- Extracted text -
At first glance, estate planning for blended families might appear to be a niche market of little consequence for insurance advisors.

The truth is that blended families constitute a significant part of the American population, and may be both misunderstood and underserved by advisors and estate planners. When insurance professionals look back at 2010, many are going to remember the year for its historic and exciting planning opportunities for clients, especially blended families.

Today's American family may not resemble your grandfather's!

Most American households no longer fit the mold of the "traditional family" with a father, mother and children of that marriage. An ever-increasing number of households are better described as "blended families" where one or both spouses have been divorced or widowed, and then remarried.

According to the 2007 U.S. Census, 1,300 new blended families are formed daily. Additionally, about 65% of remarriages involve children from one or both of the previous relationships, and may include children of the current relationship. Today's family includes single parent households (divorced, widowed, or unmarried); persons in heterosexual cohabitation (with or without children); and same-sex unions (with or without children).

Taken together, blended families and other non-traditional households outnumber traditional families. What many advisors may not realize is that blended families have very unique planning concerns and challenges.

- Dataset section -

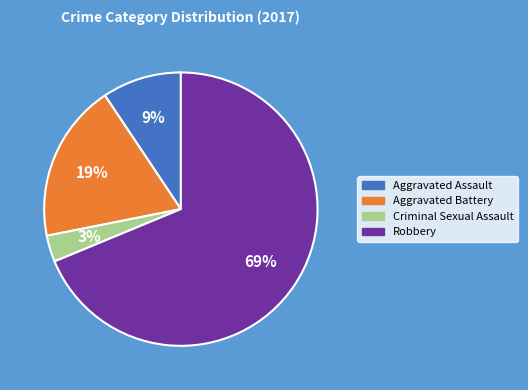

Count the number of slices in the pie.

4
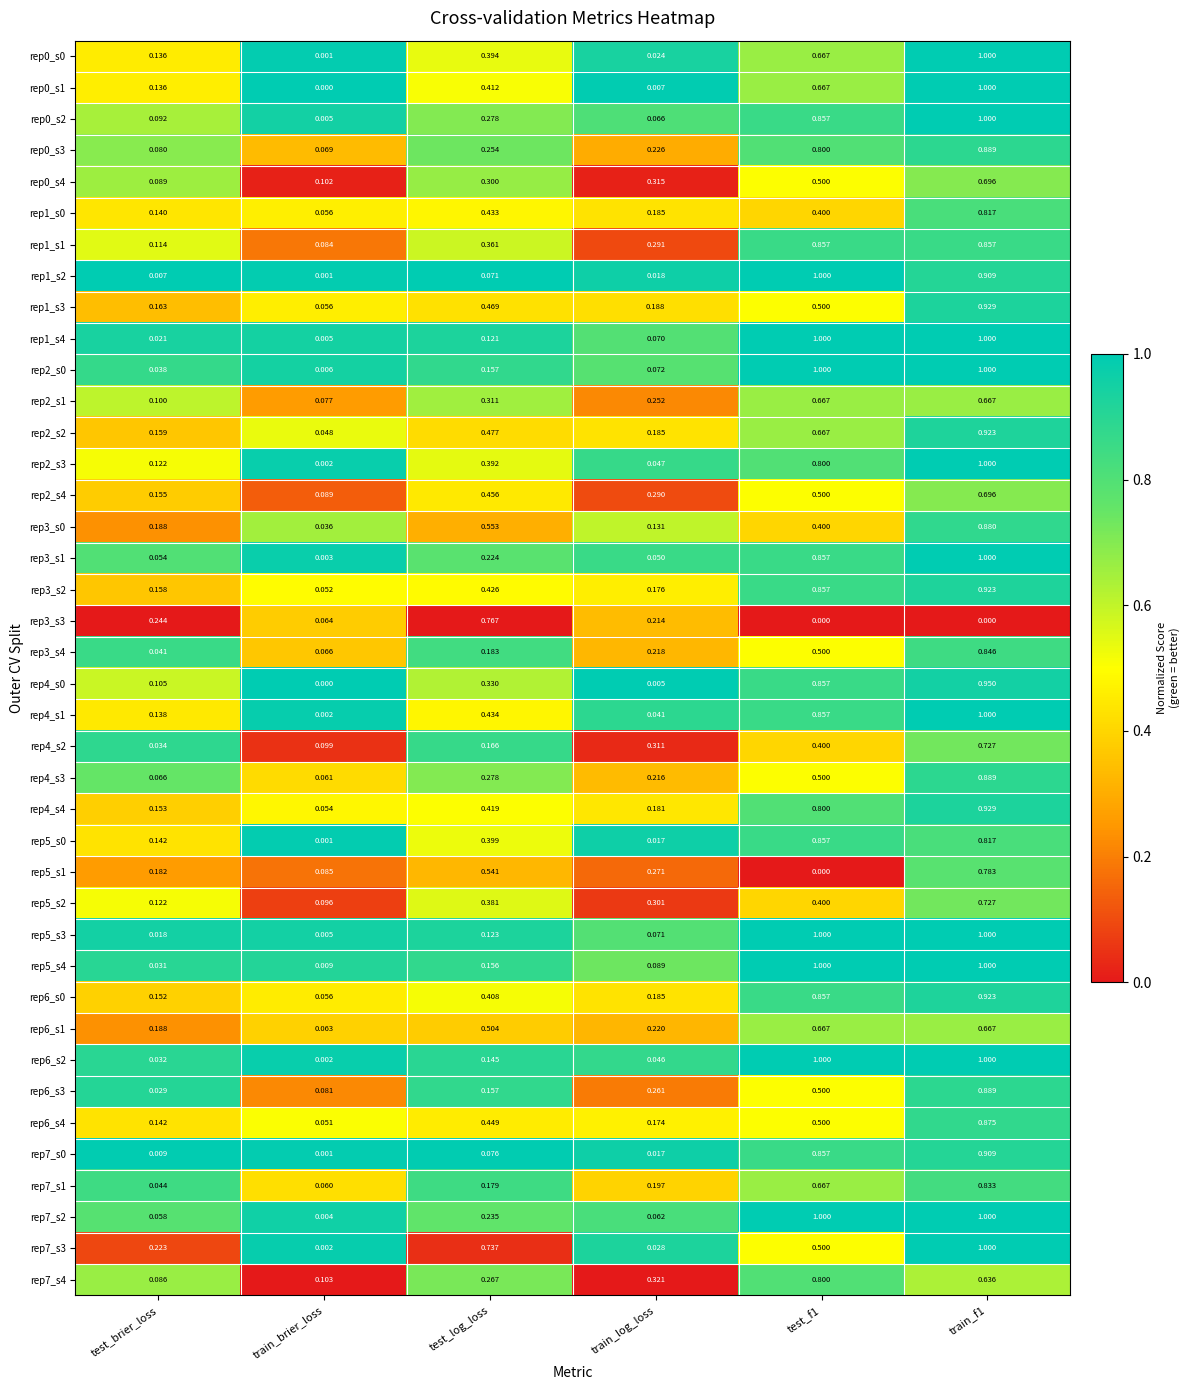

At which label does rep2_s4 reach its minimum?

train_brier_loss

- Work task A -
Could you transcribe the passage on estate planning for blended families between "At first glance, estate" and "and then remarried.", inclusive?
- Work task B -
Does the passage on estate planning for blended families agree with each statement below? Answer yes or no for each and quote the words that decide it.
(i) The 2007 U.S. Census reports that 1,300 new blended families are formed each day.
(ii) About half of remarriages involve children from a previous relationship.
(iii) Traditional families outnumber blended families and other non-traditional households combined.
- Work task C -
Can you write the next part of the passage on estate planning for blended families, picking up after its final sentence?

- Final answer A -
At first glance, estate planning for blended families might appear to be a niche market of little consequence for insurance advisors.

The truth is that blended families constitute a significant part of the American population, and may be both misunderstood and underserved by advisors and estate planners. When insurance professionals look back at 2010, many are going to remember the year for its historic and exciting planning opportunities for clients, especially blended families.

Today's American family may not resemble your grandfather's!

Most American households no longer fit the mold of the "traditional family" with a father, mother and children of that marriage. An ever-increasing number of households are better described as "blended families" where one or both spouses have been divorced or widowed, and then remarried.

- Final answer B -
(i) Yes: "According to the 2007 U.S. Census, 1,300 new blended families are formed daily."
(ii) No: "about 65% of remarriages involve children from one or both of the previous relationships"
(iii) No: "Taken together, blended families and other non-traditional households outnumber traditional families."

- Final answer C -
Customizing the estate plan for blended families

Blended and non-traditional families share similar objectives, such as:

* Accumulating assets for a secure retirement

* Providing a fair and secure financial legacy for loved ones

* Transferring wealth in the most tax-efficient manner

* Avoiding disruption of family relationships

The bulk of a traditional couple's assets pass to the surviving spouse on the first death, and the children must wait until the second death before receiving their inheritance. This approach tends to focus on achieving zero estate taxes on the first death, financial security for the surviving spouse, and reduction or elimination of death taxes on the second death.

Formulas are often used in wills and trusts to achieve these results. By formula, the estate may be divided into two (or more) shares. The Marital Share to the surviving spouse--outright or in a qualified marital trust (QTIP or QDOT)--takes advantage of the unlimited marital deduction. An amount up to the deceased spouse's federal estate tax exemption is allocated to a Credit Shelter Trust (CST). The exemption is $1 million after 2010, but that may change if Congress intervenes later this year or next.

CSTs can provide three benefits: (1) elimination of federal death taxes on the first death; (2) elimination of death taxes on CST assets (including any appreciation) upon the second death; and (3) implementing specific instructions on the distribution of trust principal and income to the surviving spouse, children, and grandchildren.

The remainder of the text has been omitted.